You see it hit me that the comicverse/comic blogsphere is an interesting and perhaps perfect place to see how much outsiders think they know about the POC community. And how often they get things wrong or they get wrapped up in old arguments that were created in the first place to cause strife and separation and a denial of foundation and a solid base.

It is more than a rant or an academic treatise on the fundamentals of beauty when POC bloggers talk about hair texture and style and the color of the skin of a character. It's about a history that we as POC can never, ever, forget; it's in our bones and our blood and our grandmother's tears over our skin when we stood in the sun too long playing like innocent children. It's in the fears of our mothers that our fair cheeks would attract some wayward lecherous man who would never be held accountable because as pale skinned as we, the innocent child might be, we were still OTHER enough to be a mere animal and the victims of a predator. It's in the sighs over a baby boy being beautiful but dark which makes it, to this day, unlikely he could live to see twenty one, or forty.

When is hair more than hair? Skin more than skin? When it's dark skin and dark hair, sometimes kinked and sometimes not. When are eyes more than eyes? When they're slanted, with different folds. When eyes and hair and skin are all a line that represents inclusion or exclusion. When there's intergenerational trauma.

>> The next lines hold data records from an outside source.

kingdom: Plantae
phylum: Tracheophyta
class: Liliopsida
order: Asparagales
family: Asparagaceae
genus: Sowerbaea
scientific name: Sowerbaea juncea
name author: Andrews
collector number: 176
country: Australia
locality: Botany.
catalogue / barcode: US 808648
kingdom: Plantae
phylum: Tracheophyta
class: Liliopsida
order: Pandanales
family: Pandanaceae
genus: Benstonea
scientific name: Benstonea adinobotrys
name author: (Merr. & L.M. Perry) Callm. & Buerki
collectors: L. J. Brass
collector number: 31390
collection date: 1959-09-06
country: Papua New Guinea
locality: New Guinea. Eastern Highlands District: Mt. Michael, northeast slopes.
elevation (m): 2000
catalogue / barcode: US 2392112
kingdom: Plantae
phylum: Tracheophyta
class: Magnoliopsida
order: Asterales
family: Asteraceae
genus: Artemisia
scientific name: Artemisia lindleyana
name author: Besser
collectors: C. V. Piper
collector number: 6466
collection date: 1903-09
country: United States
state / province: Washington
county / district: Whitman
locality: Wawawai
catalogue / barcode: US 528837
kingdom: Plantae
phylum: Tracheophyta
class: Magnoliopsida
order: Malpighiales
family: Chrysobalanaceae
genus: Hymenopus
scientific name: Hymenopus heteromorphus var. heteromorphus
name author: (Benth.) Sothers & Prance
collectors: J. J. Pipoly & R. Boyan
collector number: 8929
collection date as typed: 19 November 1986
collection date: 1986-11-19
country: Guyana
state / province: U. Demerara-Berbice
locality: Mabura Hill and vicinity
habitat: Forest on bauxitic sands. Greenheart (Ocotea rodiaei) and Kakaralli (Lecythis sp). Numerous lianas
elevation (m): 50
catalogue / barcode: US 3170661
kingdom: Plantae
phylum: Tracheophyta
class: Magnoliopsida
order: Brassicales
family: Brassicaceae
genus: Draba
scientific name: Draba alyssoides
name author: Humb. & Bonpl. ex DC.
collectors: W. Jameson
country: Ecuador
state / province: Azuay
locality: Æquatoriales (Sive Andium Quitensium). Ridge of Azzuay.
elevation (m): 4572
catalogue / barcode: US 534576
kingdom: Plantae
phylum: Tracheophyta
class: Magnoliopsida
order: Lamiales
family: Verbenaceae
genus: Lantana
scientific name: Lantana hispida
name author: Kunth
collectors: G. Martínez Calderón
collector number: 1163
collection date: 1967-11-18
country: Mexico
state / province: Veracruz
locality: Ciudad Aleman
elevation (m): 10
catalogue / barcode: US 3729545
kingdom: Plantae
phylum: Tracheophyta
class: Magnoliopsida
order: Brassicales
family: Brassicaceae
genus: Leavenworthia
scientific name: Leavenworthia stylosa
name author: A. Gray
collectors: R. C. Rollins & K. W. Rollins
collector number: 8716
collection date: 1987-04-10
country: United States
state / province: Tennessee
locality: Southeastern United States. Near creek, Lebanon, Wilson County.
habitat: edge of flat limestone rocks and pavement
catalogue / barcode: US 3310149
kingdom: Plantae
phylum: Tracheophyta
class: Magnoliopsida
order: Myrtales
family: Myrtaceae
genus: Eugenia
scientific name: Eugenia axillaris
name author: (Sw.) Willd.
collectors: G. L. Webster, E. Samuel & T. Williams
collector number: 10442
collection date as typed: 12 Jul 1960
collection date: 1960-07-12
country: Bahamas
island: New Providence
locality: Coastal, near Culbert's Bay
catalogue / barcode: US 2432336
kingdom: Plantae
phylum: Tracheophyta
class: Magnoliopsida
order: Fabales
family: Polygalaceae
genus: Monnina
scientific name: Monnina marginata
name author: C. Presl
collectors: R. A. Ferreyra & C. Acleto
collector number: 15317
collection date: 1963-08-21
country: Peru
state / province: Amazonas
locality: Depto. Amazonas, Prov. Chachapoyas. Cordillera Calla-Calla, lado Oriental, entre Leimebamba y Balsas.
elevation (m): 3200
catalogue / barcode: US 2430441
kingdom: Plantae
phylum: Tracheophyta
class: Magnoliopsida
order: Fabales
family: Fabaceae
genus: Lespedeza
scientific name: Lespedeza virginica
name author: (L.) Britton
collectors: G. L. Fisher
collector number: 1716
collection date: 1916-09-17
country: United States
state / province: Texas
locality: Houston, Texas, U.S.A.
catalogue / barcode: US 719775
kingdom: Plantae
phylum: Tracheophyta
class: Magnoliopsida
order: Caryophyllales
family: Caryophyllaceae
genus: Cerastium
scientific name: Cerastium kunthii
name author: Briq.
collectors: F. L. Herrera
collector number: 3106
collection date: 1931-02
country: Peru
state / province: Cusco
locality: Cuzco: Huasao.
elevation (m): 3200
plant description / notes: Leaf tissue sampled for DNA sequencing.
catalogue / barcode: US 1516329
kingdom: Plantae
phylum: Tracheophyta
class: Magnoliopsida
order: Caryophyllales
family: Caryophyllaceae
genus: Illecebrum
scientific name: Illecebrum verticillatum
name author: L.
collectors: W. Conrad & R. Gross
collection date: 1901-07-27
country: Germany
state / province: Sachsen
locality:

When what you look like involves history as recent as your grandparents that no one wants to talk about because of the bad things that happened that can never. ever. be rectified.

Each bit of melanin in our skin is a word in a history that often only other POC hear screaming. That is what is up on the page with POC characters. To deny Vixen her dark skin and her flatter and larger nose; to deny a character his locced hair, or natural fro, is to try and erase an ocean of history... because those who made the decisions and sign off on the prints are still cocooned in the sense of power their ancestors had when they raped a land; India, Africa, Australia, Vietnam, Laos, Japan and more. It's a violation of the memory of the past, the weight of the present and the promise of the future.

1 comment:

  1. the comicverse/comic blogsphere is an interesting and perhaps perfect place to see how much outsiders think they know about the POC community.

    All of it is-- scifi books, tv, graphic novels, comics, etc. We've seen repeatedly in the content and in the discussions about the content how little people know, but feel is a vast store of knowledge.